My model will be that there are wordpress versions rails g scaffold wordpress version release_date:date, and these versions have core files rails g scaffold core_file file_name md5sum size:integer content:text. Lucky for me, these are nested resources, so the following route looks correct (in config/routes.rb):

  resources :wordpresses, path: "wordpress" do
    resources :core_files
  end

So I added a release date, I could fudge and grab this from the readme, or grab the dates from WP’s Roadmap (for major releases only), or for 2.3 and later, the mtime from the releases download link matches the release date of the file (September 24, 2007). It looks like all of the earlier releases were added to the file server at that time, so the mtime on the archives is not usuable more than 9 years back. Well, I’ve seen much bigger projects lose information on a grander scale than this, so wordpress looks remarkably stable.

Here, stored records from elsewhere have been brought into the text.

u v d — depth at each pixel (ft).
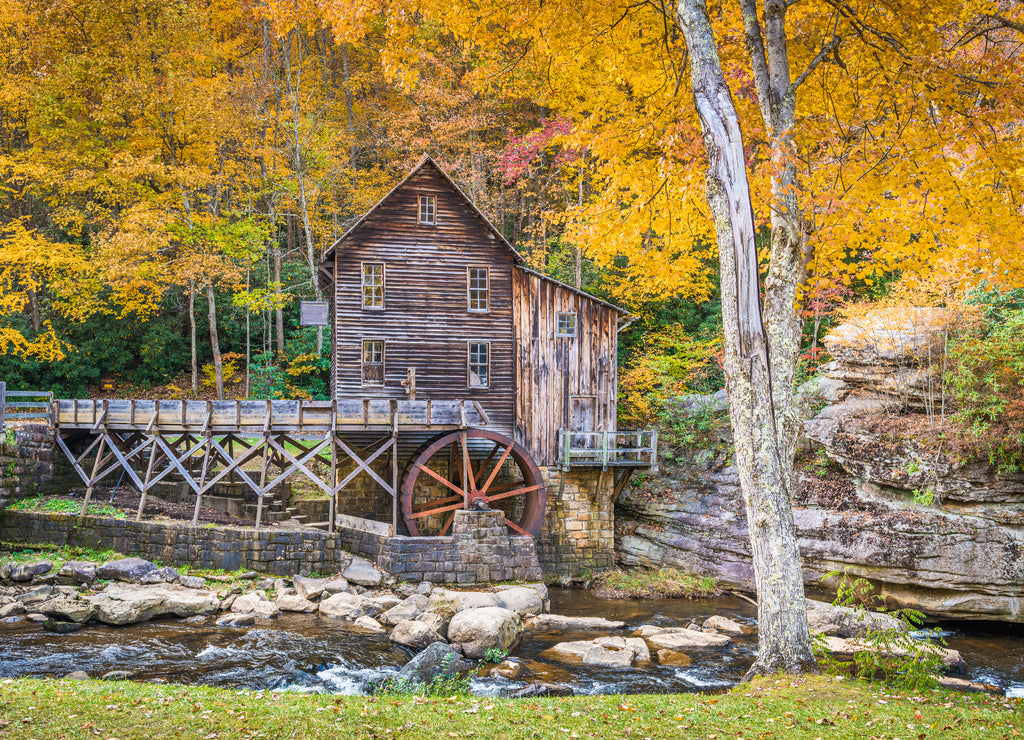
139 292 92.48
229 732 18.65
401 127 95.09
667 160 30.50
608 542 70.28
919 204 32.22
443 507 66.90
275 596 50.08
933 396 55.77
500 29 36.81
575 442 71.36
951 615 49.42
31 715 19.39
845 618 44.80
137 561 51.42
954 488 51.13
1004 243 30.66
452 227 70.28
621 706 22.77
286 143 98.99
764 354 27.35
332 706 21.43
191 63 90.22
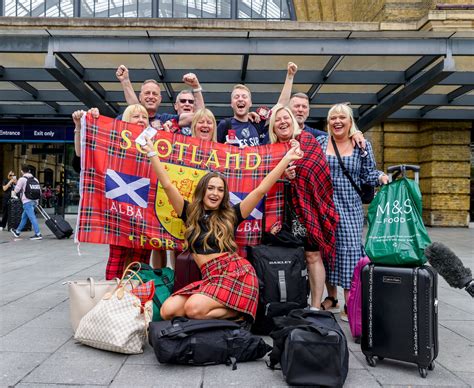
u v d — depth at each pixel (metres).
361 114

-rw-r--r--  1 sysadmin wheel  870766 Sep 24  2007 wordpress-2.3.tar.gz

Let’s peel these open to get more information from them. This runs super fast upto about 2.8, until it slowed down I had imagined a bug in here was skipping the tar step and just creating directories.

extract

for file in *.tar.gz
do
   wpver=$(echo $file | sed 's/.tar.gz//');
   mkdir $wpver
   pushd $wpver
   tar xf ../$file
   popd
done
[~/wp-files]# du -hs
3.4G	.

Cursory inspection of the file tree suggests that most of the time the archive contained a directory ‘wordpress’ at the head of the tree, but in some cases (mu releases before 3.0, and the named releases platinum, blakey, and miles, each had wordpress-mu (2.7 to 2.9.2) or wordpress-mu-VERSION (up to 2.6.5) or wordpress-version-NAME (platinum, miles), or the weirder wordpress-VERSION (blakey). I’ll fix all of these, since they bother me. Now, no matter how it was packaged, we can have a single expected directory name, wordpress-VERSION/wordpress/

tidy

 for file in *.tar.gz
 do
   wpver=$(echo $file | sed 's/.tar.gz//')
   pushd $wpver
   if [ ! -d ./wordpress ]
   then
	dirname=$(/bin/ls)
	mv -v $dirname wordpress
   fi
   popd
done

Okay, so we now have what I think we want. We want to map these into a release version string (“4.5.2” or “0.7.1-gold”), and into a release date. I see ls -ld */wordpress gives a workable list of dates, lets fiddle just a bit with that. Rather than trying to force ls to be nice (there is a command line option for that), I took stat’s output for the modify time:

versions-release

[~/wp-files]# for dirname in */wordpress
 do
    details="$(stat $dirname)"
    basename=$(echo "$details" |
    		    grep File  |
		    cut -f 2 -d \‘ |
		    cut -f 1 -d / |
		    cut -f 2- -d -  )
    dateline=$(echo "$details" |
    		    grep Modify |
		    awk '{print $2}' )
    echo $basename $dateline;
done |
sort -k 2 -n > versions-release.txt

This gives a file looking like something I can use for importing into the database:

4.2.9 2016-06-21
4.3.2 2016-01-06
4.3.3 2016-02-02
4.3.4 2016-05-06
4.3.5 2016-06-21
4.4.1 2016-01-06
4.4.2 2016-02-02
4.4.3 2016-05-06
4.4.4 2016-06-21
4.5.1 2016-04-26
4.5 2016-04-12
4.5.2 2016-05-06
4.5.3 2016-06-21

So now what. Rails aside, we want to get these version strings, and release dates, into the database. Directly concerning rails, while Active Record wants an integer/serial id column, we want our urls to look like /wordpress/4.5.3/core_files/index.php and not like /wordpress/201/core_files/89, which is okay if you are making a lot more round trips – fetch available versions, get id number for the one you need, fetch core files, and get details for the ones you need. For a human friendly view, wordpress/4.5/core_files/index.php looks correct

populating data by trial and error

The next step was to fire up a development copy on the server, since running this from my desk was useful, until all the data I want is on the server. So I’ll be using the server (where I have all the files) as the development instance. It’s in github now, so shuttling between the desk and server should be okay. And if you’re me and are whitelisted in the firewall, it’s online.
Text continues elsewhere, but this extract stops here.